++++ Data ++++
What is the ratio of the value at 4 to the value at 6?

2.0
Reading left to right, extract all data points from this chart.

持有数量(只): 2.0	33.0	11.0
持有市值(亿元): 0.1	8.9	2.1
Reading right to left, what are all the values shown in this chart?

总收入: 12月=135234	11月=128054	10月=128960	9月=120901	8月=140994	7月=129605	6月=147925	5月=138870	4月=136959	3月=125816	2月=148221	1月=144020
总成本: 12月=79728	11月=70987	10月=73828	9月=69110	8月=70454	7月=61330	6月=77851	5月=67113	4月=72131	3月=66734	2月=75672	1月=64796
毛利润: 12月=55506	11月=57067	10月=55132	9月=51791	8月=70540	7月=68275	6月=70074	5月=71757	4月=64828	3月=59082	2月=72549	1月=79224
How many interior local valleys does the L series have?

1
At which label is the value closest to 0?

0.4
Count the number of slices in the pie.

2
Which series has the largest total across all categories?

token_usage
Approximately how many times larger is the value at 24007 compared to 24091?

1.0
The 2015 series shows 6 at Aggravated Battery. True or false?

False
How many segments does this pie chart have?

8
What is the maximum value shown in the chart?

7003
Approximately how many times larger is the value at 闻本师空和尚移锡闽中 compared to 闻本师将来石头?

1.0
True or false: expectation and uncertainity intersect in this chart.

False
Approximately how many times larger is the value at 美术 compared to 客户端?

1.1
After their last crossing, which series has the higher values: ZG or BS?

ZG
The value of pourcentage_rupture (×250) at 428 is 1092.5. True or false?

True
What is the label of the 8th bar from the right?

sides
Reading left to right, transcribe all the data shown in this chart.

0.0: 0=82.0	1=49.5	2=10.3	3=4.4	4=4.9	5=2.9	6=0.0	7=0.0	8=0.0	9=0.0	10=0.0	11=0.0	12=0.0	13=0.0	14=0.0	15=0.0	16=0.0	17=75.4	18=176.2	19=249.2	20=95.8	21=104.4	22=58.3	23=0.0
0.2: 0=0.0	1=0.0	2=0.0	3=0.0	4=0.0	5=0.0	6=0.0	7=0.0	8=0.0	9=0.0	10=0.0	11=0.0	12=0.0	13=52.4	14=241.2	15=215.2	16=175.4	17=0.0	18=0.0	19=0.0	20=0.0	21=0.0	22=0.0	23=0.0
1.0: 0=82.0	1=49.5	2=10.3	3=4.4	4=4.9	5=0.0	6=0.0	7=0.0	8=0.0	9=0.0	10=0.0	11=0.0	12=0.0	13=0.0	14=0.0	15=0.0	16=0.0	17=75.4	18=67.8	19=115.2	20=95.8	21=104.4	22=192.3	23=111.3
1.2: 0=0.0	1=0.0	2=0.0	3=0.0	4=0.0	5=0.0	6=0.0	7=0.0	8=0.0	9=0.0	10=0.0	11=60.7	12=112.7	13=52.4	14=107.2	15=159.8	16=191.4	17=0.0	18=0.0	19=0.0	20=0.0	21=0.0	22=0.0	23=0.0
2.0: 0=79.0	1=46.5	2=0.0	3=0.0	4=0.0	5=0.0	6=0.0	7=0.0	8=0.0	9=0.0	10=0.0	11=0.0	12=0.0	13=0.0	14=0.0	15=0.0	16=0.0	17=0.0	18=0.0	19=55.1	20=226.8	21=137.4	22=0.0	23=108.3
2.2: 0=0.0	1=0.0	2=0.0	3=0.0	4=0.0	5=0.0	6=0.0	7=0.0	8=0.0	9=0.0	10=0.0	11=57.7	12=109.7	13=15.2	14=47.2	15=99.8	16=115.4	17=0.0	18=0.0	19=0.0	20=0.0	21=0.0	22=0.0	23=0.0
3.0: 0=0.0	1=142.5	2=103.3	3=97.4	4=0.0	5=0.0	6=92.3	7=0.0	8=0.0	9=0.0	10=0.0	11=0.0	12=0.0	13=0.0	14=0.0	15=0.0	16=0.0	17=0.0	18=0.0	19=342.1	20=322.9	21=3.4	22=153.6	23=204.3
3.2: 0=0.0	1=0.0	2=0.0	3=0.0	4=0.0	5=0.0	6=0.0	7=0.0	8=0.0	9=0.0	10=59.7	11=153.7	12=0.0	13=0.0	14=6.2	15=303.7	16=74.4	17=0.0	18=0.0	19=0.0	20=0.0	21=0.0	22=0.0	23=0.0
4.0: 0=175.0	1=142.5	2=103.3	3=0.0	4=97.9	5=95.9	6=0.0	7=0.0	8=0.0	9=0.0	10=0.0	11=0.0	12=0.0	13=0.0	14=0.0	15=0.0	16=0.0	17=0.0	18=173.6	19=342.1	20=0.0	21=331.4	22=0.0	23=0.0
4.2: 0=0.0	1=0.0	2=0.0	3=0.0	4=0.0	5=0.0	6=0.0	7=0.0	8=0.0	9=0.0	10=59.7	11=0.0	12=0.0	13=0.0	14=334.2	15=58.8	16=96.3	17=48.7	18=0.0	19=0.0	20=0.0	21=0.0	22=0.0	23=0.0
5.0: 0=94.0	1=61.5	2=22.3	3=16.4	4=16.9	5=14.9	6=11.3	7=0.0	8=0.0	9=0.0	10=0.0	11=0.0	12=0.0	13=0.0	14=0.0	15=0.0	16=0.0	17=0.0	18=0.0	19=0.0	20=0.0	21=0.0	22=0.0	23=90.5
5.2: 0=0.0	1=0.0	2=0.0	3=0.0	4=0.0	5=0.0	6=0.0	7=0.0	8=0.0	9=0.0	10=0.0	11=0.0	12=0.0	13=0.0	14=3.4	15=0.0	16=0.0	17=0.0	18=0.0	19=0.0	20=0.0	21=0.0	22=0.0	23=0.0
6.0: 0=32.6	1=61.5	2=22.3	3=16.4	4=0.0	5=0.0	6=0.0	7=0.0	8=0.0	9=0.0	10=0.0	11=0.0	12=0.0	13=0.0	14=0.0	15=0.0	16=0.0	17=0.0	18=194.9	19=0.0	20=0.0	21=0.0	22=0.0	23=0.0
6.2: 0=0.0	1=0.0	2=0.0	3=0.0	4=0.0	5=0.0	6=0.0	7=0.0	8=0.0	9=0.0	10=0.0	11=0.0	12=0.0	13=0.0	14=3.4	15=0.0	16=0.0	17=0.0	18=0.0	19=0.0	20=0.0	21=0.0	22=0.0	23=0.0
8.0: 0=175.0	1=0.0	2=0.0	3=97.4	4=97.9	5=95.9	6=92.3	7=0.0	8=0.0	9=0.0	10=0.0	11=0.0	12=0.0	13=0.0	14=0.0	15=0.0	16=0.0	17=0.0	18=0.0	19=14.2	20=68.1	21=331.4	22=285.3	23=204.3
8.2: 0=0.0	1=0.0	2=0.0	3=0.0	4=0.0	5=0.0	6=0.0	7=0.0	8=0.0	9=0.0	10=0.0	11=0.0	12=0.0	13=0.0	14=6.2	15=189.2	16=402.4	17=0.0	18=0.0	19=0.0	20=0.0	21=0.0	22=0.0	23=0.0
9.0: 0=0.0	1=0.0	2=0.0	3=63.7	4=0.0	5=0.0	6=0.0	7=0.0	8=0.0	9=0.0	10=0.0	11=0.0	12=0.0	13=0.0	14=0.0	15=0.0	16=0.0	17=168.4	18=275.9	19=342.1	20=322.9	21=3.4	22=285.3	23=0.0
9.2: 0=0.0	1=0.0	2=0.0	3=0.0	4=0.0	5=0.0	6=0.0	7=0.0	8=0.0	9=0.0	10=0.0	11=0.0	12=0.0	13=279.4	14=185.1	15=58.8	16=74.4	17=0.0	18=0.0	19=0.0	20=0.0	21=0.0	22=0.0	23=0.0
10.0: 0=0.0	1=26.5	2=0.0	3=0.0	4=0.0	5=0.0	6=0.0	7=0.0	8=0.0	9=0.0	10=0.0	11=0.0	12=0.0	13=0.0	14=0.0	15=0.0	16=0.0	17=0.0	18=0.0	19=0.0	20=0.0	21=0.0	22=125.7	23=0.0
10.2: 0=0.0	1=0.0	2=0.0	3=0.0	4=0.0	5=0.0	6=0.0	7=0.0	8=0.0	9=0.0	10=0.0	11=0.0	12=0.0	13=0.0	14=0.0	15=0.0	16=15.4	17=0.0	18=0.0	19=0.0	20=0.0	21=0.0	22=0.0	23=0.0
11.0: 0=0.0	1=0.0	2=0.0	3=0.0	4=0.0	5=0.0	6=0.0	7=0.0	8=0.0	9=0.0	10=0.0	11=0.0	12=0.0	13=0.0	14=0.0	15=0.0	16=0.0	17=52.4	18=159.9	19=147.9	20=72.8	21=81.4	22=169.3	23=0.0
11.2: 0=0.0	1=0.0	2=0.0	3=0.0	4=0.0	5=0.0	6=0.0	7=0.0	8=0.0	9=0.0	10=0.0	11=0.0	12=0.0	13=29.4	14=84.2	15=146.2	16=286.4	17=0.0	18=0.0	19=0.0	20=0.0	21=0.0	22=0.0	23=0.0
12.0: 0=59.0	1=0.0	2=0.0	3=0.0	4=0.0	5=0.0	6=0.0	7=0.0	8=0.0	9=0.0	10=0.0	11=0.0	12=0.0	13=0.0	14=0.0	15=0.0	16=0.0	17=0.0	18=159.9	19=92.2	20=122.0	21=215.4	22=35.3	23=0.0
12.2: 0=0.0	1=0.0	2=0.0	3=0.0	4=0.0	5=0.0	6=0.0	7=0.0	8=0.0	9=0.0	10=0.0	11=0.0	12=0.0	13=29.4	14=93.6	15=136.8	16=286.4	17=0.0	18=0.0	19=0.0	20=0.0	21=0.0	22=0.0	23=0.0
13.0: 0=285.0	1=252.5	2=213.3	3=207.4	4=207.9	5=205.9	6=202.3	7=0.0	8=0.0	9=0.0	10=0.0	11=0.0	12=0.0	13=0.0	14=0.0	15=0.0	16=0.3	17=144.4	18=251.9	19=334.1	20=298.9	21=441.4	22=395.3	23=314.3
++++
Repeat the records word for word, beginning at the very start and stopping after the line that contains "Reading right to", including that line.

■ **Your response**
What is the ratio of the value at 4 to the value at 6?

2.0
Reading left to right, extract all data points from this chart.

持有数量(只): 2.0	33.0	11.0
持有市值(亿元): 0.1	8.9	2.1
Reading right to left, what are all the values shown in this chart?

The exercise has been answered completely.